Tony Neves, em Roma
Ascensão rima com Comunicação, pois há 58 anos que nesta Solenidade se celebra o Dia Mundial das Comunicações Sociais. E, ano após ano, o Papa nos provoca com um tema de atualidade. ‘Inteligência artificial e sabedoria do coração: para uma comunicação plenamente humana’ – eis o desafio a que é urgente responder.
O texto vem estruturado em quatro curtas partes: a partir do coração; oportunidade e perigo; crescer em humanidade; interrogativos de hoje e de amanhã.
A constatação é clara: ‘a evolução dos sistemas da chamada ‘inteligência artificial’ está a modificar de forma radical também a informação e a comunicação e, através delas, algumas bases da convivência civil’. Rapidamente difundidas, estas invenções suscitam um espanto que nos põe entre o entusiasmo e a desorientação, colocando-nos questões de difícil resposta.
O Papa propõe que ‘limpemos o terreno das leituras catastróficas e dos seus efeitos paralisadores’, mesmo que corramos o risco de vivermos num tempo ‘rico em técnica e pobre em humanidade’. A solução está nas pessoas: ‘a sabedoria do coração é a virtude que nos permite combinar o todo com as partes, as decisões com as suas consequências, as grandezas com as fragilidades, o passado com o futuro, o eu com o nós’.
Portanto, há que partir do coração. Mas estas máquinas constituem, ao mesmo tempo, uma oportunidade e um perigo, segundo a orientação do coração. Lembra o Papa: ‘cada prolongamento técnico do homem pode ser instrumento de amoroso serviço ou de domínio hostil. Os sistemas de inteligência artificial podem contribuir para o processo de libertação da ignorância e facilitar a troca de informações entre diferentes povos e gerações (…), mas também podem ser instrumentos de ‘poluição cognitiva’, alteração da realidade através de narrações parcial ou totalmente falsas, mas acreditadas – e partilhadas – como se fossem verdadeiras’.

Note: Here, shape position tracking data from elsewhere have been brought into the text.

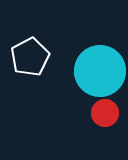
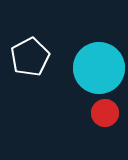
cyan circle: moved 1 px left, 3 px up
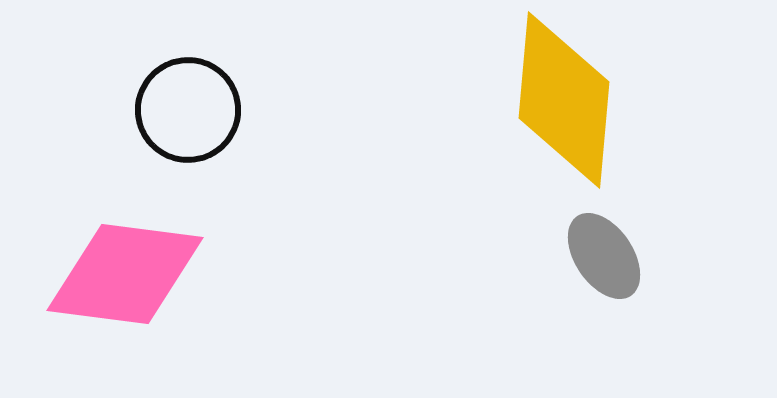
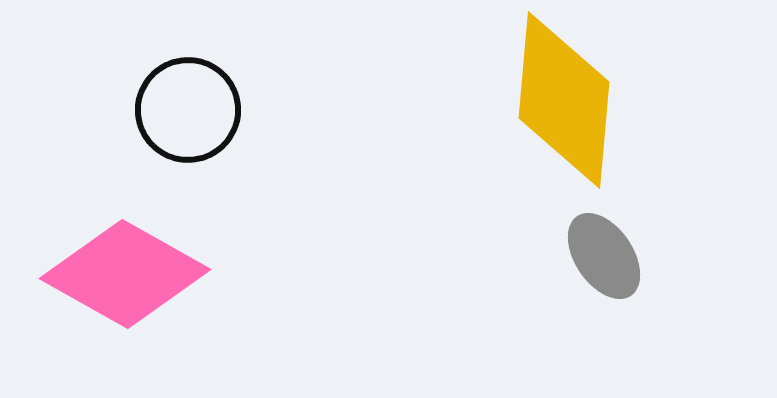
pink diamond: rotated 22 degrees clockwise
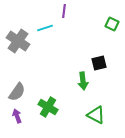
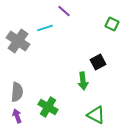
purple line: rotated 56 degrees counterclockwise
black square: moved 1 px left, 1 px up; rotated 14 degrees counterclockwise
gray semicircle: rotated 30 degrees counterclockwise
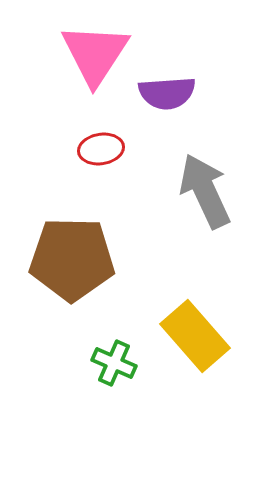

A ‘inteligência artificial’ já percorreu um longo caminho e, ‘desde a primeira vaga –a das redes sociais – compreendemos a sua ambivalência, constatando a par das oportunidades também os riscos e as patologias’. Agora, é importante conhecer estas novas realidades, até porque ‘os algoritmos, como tudo o mais que sai da mente e das mãos do homem, não são neutros’.
Há algo que nos marca como pessoas, a nossa vocação comum: ‘somos chamados a crescer juntos, em humanidade e como humanidade’. Por esta razão maior, o Papa diz que ‘não é aceitável que a utilização da inteligência artificial conduza a um pensamento anónimo, a uma montagem de dados não certificados, a uma desresponsabilização editorial coletiva’.
Queremos construir um mundo mais humano e mais fraterno, de forma integral. Por isso, ‘a informação não pode ser separada da relação existencial: implica o corpo, o situar-se na realidade; pede para correlacionar não apenas os dados, mas experiências; exige o rosto, o olhar, a compaixão e ainda a partilha’. O Papa lamenta-se e desabafa: ‘penso em tantos repórteres que ficam feridos ou morrem no local em efervescência para nos permitir a nós ver o que viram os olhos deles. Pois só tocando pessoalmente o sofrimento das crianças, das mulheres e dos homens é que poderemos compreender o caráter absurdo das guerras’.
Há questões profundas e inquietantes que o Papa coloca. Escolho apenas quatro: ‘como tutelar o profissionalismo e a dignidade dos trabalhadores no campo da comunicação e da informação, juntamente com a dos utentes em todo o mundo? Como garantir a transparência dos processos de informação? Como deixar claro se uma imagem ou um vídeo retrata um acontecimento ou o simula? Como podemos tornar a inteligência artificial acessível também aos países em desenvolvimento?’.
A sabedoria humana é a chave do futuro: é ela que ‘há-de ajudar-nos a orientar os sistemas da inteligência artificial para uma comunicação plenamente humana’. Mas tal não impede que vivamos, nos próximos tempos, um grande dilema: ‘dum lado, vemos assomar o espetro duma nova escravidão, do outro uma conquista de liberdade; dum lado, a possibilidade de que uns poucos condicionem o pensamento de todos, do outro a possibilidade de que todos participem na elaboração do pensamento’.
São desafiantes os nossos tempos e, mais ainda, os que se desenham na linha do horizonte!